(Plain-text sources of documents)
^^^^
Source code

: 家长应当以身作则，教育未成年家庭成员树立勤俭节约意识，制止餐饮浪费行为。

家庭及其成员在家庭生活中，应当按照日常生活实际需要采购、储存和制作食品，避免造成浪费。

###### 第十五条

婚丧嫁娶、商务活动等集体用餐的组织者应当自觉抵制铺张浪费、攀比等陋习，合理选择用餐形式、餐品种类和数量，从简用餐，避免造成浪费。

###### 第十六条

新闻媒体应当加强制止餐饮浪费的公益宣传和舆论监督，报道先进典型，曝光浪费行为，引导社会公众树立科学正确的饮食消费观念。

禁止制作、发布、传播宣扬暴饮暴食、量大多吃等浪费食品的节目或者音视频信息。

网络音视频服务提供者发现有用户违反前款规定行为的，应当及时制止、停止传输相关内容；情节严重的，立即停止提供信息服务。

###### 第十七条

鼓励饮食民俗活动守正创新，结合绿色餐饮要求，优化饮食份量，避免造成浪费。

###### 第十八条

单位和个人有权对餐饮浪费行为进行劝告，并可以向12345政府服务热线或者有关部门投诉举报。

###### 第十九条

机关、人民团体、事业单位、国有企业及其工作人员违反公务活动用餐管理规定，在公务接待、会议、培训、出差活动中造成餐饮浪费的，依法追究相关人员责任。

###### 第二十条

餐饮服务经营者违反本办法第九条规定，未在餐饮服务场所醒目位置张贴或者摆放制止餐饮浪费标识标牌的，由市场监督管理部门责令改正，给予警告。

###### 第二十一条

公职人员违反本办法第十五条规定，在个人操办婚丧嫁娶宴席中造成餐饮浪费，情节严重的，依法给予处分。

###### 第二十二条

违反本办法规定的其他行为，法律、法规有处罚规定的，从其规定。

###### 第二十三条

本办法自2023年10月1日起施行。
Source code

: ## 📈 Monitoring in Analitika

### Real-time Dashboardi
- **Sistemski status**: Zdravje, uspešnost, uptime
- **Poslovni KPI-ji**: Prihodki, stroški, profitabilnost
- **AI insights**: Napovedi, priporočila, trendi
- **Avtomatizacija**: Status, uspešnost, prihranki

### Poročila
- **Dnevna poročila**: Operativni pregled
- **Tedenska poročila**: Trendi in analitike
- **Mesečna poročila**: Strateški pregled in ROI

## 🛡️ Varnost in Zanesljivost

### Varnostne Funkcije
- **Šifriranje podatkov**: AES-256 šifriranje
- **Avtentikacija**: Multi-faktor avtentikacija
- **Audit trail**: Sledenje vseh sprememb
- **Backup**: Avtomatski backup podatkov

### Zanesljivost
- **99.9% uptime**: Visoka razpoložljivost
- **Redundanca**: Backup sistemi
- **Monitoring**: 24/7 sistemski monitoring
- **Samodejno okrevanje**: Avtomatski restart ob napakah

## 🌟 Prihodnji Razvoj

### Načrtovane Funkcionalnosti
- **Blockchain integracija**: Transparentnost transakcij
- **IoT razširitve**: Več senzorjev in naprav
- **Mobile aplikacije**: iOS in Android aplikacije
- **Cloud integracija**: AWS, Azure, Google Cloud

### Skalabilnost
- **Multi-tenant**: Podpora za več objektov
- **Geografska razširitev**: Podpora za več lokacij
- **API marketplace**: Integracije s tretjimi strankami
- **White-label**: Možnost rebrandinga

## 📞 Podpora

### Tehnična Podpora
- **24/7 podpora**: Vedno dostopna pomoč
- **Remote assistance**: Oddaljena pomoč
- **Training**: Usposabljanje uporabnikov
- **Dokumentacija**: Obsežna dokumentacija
^^^^
** PROBLEM DETAILS **
Format every line of the items above as a Markdown table with the columns "Row" and "Text", numbering the rows in order and leaving out blank lines.

** WRITTEN ANSWER **
| Row | Text |
|---|---|
| 1 | Source code |
| 2 | : 家长应当以身作则，教育未成年家庭成员树立勤俭节约意识，制止餐饮浪费行为。 |
| 3 | 家庭及其成员在家庭生活中，应当按照日常生活实际需要采购、储存和制作食品，避免造成浪费。 |
| 4 | ###### 第十五条 |
| 5 | 婚丧嫁娶、商务活动等集体用餐的组织者应当自觉抵制铺张浪费、攀比等陋习，合理选择用餐形式、餐品种类和数量，从简用餐，避免造成浪费。 |
| 6 | ###### 第十六条 |
| 7 | 新闻媒体应当加强制止餐饮浪费的公益宣传和舆论监督，报道先进典型，曝光浪费行为，引导社会公众树立科学正确的饮食消费观念。 |
| 8 | 禁止制作、发布、传播宣扬暴饮暴食、量大多吃等浪费食品的节目或者音视频信息。 |
| 9 | 网络音视频服务提供者发现有用户违反前款规定行为的，应当及时制止、停止传输相关内容；情节严重的，立即停止提供信息服务。 |
| 10 | ###### 第十七条 |
| 11 | 鼓励饮食民俗活动守正创新，结合绿色餐饮要求，优化饮食份量，避免造成浪费。 |
| 12 | ###### 第十八条 |
| 13 | 单位和个人有权对餐饮浪费行为进行劝告，并可以向12345政府服务热线或者有关部门投诉举报。 |
| 14 | ###### 第十九条 |
| 15 | 机关、人民团体、事业单位、国有企业及其工作人员违反公务活动用餐管理规定，在公务接待、会议、培训、出差活动中造成餐饮浪费的，依法追究相关人员责任。 |
| 16 | ###### 第二十条 |
| 17 | 餐饮服务经营者违反本办法第九条规定，未在餐饮服务场所醒目位置张贴或者摆放制止餐饮浪费标识标牌的，由市场监督管理部门责令改正，给予警告。 |
| 18 | ###### 第二十一条 |
| 19 | 公职人员违反本办法第十五条规定，在个人操办婚丧嫁娶宴席中造成餐饮浪费，情节严重的，依法给予处分。 |
| 20 | ###### 第二十二条 |
| 21 | 违反本办法规定的其他行为，法律、法规有处罚规定的，从其规定。 |
| 22 | ###### 第二十三条 |
| 23 | 本办法自2023年10月1日起施行。 |
| 24 | Source code |
| 25 | : ## 📈 Monitoring in Analitika |
| 26 | ### Real-time Dashboardi |
| 27 | - **Sistemski status**: Zdravje, uspešnost, uptime |
| 28 | - **Poslovni KPI-ji**: Prihodki, stroški, profitabilnost |
| 29 | - **AI insights**: Napovedi, priporočila, trendi |
| 30 | - **Avtomatizacija**: Status, uspešnost, prihranki |
| 31 | ### Poročila |
| 32 | - **Dnevna poročila**: Operativni pregled |
| 33 | - **Tedenska poročila**: Trendi in analitike |
| 34 | - **Mesečna poročila**: Strateški pregled in ROI |
| 35 | ## 🛡️ Varnost in Zanesljivost |
| 36 | ### Varnostne Funkcije |
| 37 | - **Šifriranje podatkov**: AES-256 šifriranje |
| 38 | - **Avtentikacija**: Multi-faktor avtentikacija |
| 39 | - **Audit trail**: Sledenje vseh sprememb |
| 40 | - **Backup**: Avtomatski backup podatkov |
| 41 | ### Zanesljivost |
| 42 | - **99.9% uptime**: Visoka razpoložljivost |
| 43 | - **Redundanca**: Backup sistemi |
| 44 | - **Monitoring**: 24/7 sistemski monitoring |
| 45 | - **Samodejno okrevanje**: Avtomatski restart ob napakah |
| 46 | ## 🌟 Prihodnji Razvoj |
| 47 | ### Načrtovane Funkcionalnosti |
| 48 | - **Blockchain integracija**: Transparentnost transakcij |
| 49 | - **IoT razširitve**: Več senzorjev in naprav |
| 50 | - **Mobile aplikacije**: iOS in Android aplikacije |
| 51 | - **Cloud integracija**: AWS, Azure, Google Cloud |
| 52 | ### Skalabilnost |
| 53 | - **Multi-tenant**: Podpora za več objektov |
| 54 | - **Geografska razširitev**: Podpora za več lokacij |
| 55 | - **API marketplace**: Integracije s tretjimi strankami |
| 56 | - **White-label**: Možnost rebrandinga |
| 57 | ## 📞 Podpora |
| 58 | ### Tehnična Podpora |
| 59 | - **24/7 podpora**: Vedno dostopna pomoč |
| 60 | - **Remote assistance**: Oddaljena pomoč |
| 61 | - **Training**: Usposabljanje uporabnikov |
| 62 | - **Dokumentacija**: Obsežna dokumentacija |